On 07/27/2010 04:48 PM, Andre Przywara wrote:
Wierd. Maybe the clock goes crazy.
Let's see if it jumps forward alot:
} while (unlikely(last != ret));
+
+ {
+ static u64 last_report;
+ if (ret > last_report + 10000) {
+ last_report = ret;
+ printk("kvmclock: %llx\n", ret);
+ }
+
+ }
return ret;
}
Worth updating the 'return last' to update ret and goto the new code,
so we don't miss that path.
Did that. There is _a lot_ of output (about 350 lines per second via
the 115k serial console), both with smp=1 and smp=2.

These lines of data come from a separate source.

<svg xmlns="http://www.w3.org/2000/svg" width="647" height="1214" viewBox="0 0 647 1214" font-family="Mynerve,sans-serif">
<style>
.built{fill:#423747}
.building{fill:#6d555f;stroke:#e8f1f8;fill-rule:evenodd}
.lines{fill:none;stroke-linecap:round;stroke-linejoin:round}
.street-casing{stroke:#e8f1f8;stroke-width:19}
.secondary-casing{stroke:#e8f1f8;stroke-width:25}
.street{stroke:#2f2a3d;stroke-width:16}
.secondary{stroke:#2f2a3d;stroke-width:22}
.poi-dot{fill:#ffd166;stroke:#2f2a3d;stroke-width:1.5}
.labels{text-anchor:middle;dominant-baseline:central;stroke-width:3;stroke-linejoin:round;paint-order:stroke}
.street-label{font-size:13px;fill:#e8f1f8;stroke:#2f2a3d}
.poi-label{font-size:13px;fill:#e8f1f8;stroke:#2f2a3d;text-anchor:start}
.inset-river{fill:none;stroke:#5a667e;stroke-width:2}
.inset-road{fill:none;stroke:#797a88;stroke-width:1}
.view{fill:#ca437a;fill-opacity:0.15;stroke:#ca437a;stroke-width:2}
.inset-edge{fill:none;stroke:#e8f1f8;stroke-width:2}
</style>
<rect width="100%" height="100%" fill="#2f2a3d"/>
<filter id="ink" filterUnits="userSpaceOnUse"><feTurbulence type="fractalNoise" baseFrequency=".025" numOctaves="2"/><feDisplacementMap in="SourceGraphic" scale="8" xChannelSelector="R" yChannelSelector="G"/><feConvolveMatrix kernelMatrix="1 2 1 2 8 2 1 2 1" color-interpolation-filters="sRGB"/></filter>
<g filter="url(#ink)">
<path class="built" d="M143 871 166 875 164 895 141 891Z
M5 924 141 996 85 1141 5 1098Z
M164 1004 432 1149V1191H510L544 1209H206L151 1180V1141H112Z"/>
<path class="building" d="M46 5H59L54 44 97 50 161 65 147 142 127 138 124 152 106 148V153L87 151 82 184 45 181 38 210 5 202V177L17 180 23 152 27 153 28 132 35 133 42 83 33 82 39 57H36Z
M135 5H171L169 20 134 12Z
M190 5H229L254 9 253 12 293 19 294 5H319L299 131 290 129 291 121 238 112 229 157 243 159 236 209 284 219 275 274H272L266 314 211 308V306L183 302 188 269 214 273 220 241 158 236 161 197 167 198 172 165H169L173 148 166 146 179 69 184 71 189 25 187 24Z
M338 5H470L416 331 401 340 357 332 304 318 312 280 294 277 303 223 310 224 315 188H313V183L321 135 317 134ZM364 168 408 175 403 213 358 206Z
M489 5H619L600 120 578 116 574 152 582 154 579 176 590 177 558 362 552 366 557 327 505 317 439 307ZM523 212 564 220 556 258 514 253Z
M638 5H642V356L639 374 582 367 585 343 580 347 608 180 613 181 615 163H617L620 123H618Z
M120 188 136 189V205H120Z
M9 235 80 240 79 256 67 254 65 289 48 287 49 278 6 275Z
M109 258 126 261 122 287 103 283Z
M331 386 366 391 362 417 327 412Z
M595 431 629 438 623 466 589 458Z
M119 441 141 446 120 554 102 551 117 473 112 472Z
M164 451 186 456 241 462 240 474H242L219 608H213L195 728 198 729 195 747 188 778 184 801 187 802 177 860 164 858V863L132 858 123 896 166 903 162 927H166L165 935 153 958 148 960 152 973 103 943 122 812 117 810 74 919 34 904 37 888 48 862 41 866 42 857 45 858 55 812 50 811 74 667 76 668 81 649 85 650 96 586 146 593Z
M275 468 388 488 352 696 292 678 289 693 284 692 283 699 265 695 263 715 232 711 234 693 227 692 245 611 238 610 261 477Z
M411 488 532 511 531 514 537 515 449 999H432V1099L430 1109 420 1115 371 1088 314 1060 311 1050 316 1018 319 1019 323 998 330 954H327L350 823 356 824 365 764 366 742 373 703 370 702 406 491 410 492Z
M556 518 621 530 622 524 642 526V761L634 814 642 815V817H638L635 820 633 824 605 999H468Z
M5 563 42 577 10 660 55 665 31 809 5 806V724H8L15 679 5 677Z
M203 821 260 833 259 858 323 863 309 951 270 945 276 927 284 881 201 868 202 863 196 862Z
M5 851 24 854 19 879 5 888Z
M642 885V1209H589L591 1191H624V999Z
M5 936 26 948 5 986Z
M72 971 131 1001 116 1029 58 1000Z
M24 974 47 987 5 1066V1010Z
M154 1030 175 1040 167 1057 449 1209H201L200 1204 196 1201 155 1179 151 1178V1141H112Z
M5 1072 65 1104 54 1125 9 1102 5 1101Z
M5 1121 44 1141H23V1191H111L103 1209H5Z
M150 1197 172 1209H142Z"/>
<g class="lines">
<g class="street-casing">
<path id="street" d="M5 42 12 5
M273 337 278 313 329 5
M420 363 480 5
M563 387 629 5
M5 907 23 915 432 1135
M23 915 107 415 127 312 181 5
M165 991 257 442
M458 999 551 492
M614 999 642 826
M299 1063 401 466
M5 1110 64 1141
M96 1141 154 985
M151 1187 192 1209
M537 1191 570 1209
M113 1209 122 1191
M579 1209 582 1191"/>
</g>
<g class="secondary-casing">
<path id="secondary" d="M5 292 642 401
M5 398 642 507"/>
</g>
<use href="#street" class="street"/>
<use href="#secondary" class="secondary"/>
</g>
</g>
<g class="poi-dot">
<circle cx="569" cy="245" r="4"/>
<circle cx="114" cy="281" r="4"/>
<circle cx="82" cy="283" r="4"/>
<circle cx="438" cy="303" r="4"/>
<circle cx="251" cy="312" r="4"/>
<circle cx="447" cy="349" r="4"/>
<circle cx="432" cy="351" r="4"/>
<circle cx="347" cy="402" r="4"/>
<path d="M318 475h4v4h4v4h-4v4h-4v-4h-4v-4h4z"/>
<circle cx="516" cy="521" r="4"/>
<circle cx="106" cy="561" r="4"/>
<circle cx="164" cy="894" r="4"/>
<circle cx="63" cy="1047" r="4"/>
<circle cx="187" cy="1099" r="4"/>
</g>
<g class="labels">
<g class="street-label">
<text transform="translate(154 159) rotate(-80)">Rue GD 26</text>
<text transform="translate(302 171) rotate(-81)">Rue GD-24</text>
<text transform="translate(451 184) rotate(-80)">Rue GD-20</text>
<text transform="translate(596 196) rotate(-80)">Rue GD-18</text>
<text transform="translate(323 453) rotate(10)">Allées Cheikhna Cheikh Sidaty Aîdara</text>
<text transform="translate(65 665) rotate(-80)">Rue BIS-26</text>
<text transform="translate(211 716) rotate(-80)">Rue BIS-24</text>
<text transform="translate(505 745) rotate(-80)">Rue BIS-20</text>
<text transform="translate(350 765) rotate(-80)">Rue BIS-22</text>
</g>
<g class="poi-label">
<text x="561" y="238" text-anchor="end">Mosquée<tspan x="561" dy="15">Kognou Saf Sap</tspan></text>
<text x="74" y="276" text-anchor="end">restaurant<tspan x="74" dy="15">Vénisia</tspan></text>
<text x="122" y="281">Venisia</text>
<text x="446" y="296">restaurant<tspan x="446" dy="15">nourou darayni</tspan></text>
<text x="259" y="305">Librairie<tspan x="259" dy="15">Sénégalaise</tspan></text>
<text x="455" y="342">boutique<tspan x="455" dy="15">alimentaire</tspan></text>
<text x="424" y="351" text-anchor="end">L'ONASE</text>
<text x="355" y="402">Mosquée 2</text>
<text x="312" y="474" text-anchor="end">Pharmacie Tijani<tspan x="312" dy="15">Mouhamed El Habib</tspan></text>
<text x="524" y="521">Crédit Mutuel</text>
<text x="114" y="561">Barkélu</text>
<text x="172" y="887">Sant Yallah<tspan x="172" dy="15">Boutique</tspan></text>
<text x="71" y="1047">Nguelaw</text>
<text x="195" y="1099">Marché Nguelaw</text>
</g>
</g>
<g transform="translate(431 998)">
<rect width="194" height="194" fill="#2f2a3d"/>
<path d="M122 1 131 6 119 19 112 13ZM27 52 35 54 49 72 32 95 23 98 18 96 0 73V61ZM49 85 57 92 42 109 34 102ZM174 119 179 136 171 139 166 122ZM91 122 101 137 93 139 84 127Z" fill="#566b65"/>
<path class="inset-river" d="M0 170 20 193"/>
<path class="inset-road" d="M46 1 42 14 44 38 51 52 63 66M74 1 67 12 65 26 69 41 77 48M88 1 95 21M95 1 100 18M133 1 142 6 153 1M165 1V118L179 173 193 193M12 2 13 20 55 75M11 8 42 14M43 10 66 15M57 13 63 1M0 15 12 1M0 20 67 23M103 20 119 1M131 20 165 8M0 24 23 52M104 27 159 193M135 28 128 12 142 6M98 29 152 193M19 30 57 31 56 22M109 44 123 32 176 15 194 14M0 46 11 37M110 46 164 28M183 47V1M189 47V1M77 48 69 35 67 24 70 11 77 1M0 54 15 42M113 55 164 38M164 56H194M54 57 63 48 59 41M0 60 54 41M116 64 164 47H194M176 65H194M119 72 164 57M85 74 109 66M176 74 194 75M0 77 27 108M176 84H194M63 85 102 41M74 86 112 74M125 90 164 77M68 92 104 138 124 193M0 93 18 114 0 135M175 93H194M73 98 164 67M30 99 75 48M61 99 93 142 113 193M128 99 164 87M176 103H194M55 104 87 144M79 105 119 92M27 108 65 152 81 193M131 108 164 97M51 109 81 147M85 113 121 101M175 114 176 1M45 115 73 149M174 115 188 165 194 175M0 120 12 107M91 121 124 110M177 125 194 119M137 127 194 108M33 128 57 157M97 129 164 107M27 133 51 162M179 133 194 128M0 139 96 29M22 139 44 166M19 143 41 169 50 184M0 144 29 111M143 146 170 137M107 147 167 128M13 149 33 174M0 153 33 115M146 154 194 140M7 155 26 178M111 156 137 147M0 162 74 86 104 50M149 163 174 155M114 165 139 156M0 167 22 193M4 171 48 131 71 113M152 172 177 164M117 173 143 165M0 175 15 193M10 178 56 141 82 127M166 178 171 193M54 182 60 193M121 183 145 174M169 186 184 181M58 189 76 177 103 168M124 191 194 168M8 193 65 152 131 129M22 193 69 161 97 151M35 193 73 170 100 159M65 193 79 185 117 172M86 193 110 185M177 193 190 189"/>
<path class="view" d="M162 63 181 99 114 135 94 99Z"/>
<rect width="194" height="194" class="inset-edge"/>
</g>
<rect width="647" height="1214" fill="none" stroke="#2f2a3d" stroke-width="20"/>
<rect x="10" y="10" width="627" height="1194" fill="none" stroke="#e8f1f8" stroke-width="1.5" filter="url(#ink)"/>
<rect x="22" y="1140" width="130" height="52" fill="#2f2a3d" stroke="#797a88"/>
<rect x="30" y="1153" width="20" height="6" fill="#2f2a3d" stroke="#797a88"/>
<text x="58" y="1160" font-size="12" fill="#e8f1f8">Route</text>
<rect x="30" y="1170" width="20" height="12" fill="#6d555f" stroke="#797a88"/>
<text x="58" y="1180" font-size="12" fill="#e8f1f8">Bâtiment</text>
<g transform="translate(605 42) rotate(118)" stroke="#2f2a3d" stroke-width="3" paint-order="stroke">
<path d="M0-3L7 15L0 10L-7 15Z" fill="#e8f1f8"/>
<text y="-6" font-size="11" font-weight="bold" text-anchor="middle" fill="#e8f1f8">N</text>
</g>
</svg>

The majority is differing about 2,000,000 (ticks?), but a handful of
them are in the range of 20 million.
nanoseconds. So 2-20ms. Consistent with 350 lines/sec.
No difference between smp=2 and smp=1.
I also get some "BUG: recent printk recursion!" and I don't see any
kernel boot progress beyond outputting the BogoMIPS value.
Right, printk() wants the time too.
BTW: I found two message from your earlier debug statement:
[ 0.000000] kvm-clock: cpu 0, msr 0:1ac0401, boot clock
[ 0.000000] kvm-clock: cpu 0, msr 0:1e15401, primary cpu clock
Those are from kvmclock initialization, not from the older patch.
I'm completely confused, everything seems to be in order.
Let's see. if you s/return last/return ret/ in the original, does this
help things along? this makes pvclock drop the computation and should
be exactly the same as before the patch.